Beberapa waktu lamanya semua tampak normal. Belakangan, menakutkan. Dalam sesi membaca ayat-ayat suci, murid laki-laki didahulukan. Setelah selesai, giliran murid perempuan. Pintu ruangan itu ditutup rapat. Menurut Selvi, dalam ruangan tertutup itulah, AL melancarkan pencabulan, termasuk pada kedua putrinya. Selvi baru tahu perbuatan AL setelah pengakuan seorang murid yang meminta berhenti les. Ditanya penyebabnya, si anak menolak cerita.
Setelah didesak, barulah anak itu menceritakan seluruh perbuatan sang guru. Keterangan itu bikin geger. L dan A menyatakan bahwa pencabulan juga mereka alami. ”Baru saya tahu selama ini mereka bingung, malu, dan takut bercerita,” kata Selvi, Senin (3/2/2020).
Para orangtua tidak terima. Seusai rapat dengan sejumlah ketua RT, mereka mengadu ke Unit Pelaksana Terpadu Daerah Perlindungan Perempuan dan Anak Provinsi Jambi. Psikolog PPA yang bertemu dan berdialog langsung dengan para korban, mendapati anak-anak telah dalam kondisi trauma.
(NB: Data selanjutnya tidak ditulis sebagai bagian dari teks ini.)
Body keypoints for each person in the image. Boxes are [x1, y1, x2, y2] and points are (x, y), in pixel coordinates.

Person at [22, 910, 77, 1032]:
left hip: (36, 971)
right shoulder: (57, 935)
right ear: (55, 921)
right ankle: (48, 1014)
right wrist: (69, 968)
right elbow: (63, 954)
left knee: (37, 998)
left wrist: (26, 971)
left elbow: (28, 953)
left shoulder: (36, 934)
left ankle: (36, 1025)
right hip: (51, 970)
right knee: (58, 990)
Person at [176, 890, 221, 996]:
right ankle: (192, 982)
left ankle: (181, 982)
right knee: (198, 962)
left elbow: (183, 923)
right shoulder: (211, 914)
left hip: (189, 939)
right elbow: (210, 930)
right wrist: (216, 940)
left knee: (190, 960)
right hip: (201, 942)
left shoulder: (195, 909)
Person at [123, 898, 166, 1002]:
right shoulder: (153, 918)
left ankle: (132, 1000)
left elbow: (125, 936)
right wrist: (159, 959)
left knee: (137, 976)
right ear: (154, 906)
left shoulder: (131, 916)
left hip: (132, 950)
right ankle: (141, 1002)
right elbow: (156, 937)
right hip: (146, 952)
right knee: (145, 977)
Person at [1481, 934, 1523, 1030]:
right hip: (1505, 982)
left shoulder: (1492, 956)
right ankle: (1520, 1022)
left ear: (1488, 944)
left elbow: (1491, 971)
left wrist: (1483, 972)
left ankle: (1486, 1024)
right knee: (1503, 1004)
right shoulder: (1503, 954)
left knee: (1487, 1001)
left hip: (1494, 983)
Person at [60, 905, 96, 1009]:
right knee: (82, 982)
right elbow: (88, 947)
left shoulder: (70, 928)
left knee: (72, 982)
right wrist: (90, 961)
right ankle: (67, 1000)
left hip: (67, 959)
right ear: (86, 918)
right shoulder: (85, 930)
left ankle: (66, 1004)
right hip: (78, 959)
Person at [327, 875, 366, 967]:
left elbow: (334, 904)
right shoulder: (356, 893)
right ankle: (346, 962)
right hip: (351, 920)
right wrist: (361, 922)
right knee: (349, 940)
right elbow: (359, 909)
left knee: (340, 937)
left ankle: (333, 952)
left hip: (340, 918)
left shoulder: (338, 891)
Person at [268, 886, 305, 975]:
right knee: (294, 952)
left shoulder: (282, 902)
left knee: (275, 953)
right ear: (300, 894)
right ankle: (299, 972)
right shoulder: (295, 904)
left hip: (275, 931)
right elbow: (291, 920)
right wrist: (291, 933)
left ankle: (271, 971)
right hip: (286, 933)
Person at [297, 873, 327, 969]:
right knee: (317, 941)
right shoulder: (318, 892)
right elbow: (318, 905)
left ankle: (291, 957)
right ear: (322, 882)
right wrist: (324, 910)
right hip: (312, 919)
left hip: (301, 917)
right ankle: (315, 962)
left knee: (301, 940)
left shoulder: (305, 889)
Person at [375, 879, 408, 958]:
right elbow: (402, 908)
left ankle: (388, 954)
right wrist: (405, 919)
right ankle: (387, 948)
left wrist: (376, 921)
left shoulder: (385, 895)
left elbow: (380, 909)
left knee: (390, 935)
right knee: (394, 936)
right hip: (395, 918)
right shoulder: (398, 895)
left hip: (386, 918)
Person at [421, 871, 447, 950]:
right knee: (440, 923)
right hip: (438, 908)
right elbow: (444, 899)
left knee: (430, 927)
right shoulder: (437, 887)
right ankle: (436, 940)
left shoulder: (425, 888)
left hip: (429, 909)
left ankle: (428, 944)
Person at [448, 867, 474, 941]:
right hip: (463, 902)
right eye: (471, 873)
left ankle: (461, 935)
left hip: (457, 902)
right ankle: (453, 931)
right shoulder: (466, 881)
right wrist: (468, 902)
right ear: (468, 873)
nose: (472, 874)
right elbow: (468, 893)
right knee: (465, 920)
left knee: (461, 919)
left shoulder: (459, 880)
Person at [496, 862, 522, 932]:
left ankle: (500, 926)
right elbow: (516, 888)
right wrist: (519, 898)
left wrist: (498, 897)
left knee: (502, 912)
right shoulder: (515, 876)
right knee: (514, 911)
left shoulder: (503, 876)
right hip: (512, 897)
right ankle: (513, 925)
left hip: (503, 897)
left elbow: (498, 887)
Bahkan, beberapa trauma berat.
Demi menuntut keadilan, mereka melapor ke polisi. Ironisnya, seluruh upaya para orangtua berakhir sia-sia. Di meja hijau, majelis hakim Pengadilan Negeri Jambi membebaskan AL dari jerat hukum. “Jaksa penuntut umum tak memberi bukti-bukti kuat di persidangan,” kata Yandri Roni, ketua majelis hakim yang menangani kasus tersebut.
Ketua UPTD PPA Provinsi Jambi Asi Noprini, yang sejak awal mendampingi korban, menyatakan, bukti-bukti sudah kuat. Pemeriksaan psikologis mengungkap trauma. Seluruh berkas sudah disampaikan saat diminta penyidik Polda Jambi. Namun, berkas-berkas itu malah tak dijadikan alat bukti di persidangan. Hingga sidang putusan, dirinya sebagai saksi ahli tak pernah dihadirkan.
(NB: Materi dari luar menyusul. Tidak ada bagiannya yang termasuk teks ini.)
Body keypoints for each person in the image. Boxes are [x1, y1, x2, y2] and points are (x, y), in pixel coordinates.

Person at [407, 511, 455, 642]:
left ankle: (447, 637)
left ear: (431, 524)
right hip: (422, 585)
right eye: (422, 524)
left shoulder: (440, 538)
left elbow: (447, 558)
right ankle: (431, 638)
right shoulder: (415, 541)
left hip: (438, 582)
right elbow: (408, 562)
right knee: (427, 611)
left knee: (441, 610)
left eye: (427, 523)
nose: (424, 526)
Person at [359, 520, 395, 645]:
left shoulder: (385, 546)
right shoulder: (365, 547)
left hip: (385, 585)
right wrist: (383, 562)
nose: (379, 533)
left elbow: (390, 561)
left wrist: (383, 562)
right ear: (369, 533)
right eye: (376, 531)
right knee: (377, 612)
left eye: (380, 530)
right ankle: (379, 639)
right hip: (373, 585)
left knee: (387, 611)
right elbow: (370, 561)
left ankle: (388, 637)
Menurut dosen hukum Universitas Jambi, Sri Rahayu, berkas-berkas itu mestinya bisa jadi alat bukti penguat. Ia mempertanyakan jaksa tak menyertakan. ”Mengapa hasil pemeriksaan psikologi tidak digunakan? Mengapa saksi ahlinya tidak dimintai keterangan dalam sidang, padahal ini bisa jadi penguat?” ucapnya.
Menanggapi itu, Kepala Penerangan dan Hukum Kejaksaan Tinggi Jambi Lexy Fatharani beralasan, pendapat saksi ahli ataupun bukti pemeriksaan psikologis para korban tidak harus ada. Terkait vonis bebas, pihaknya langsung menyatakan kasasi. Memori kasasinya masih disiapkan.
Juru Bicara Save Our Sister, Zubaidah, melihat kejanggalan selama proses penyidikan, penuntutan, dan persidangan. Akibatnya, hak anak sebagai korban untuk mendapat keadilan hukum dilanggar. Penegak hukum dinilai mengabaikan kondisi psikologis korban. ”Jika aspek psikologis ini tidak menjadi pertimbangan, berarti aturan tentang Perlindungan Anak telah dilanggar,” katanya.
Komisioner Komisi Perlindungan Anak Indonesia Bidang Hak Sipil dan Partisipasi Anak, Jasra Putra, melihat kasus pembuktian pencabulan sering kali mandek karena korban takut atau malu jadi saksi di persidangan. Di Jambi, keberanian anak-anak dan orangtua mengungkap pencabulan itu patut diapresiasi.
”Negara seharusnya berperan lebih demi mendukung mereka yang berani melapor,” ujar Jasra. Para korban masih berharap mendapatkan keadilan, termasuk Selvi, ibu dua anak yang kini tak lagi ceria.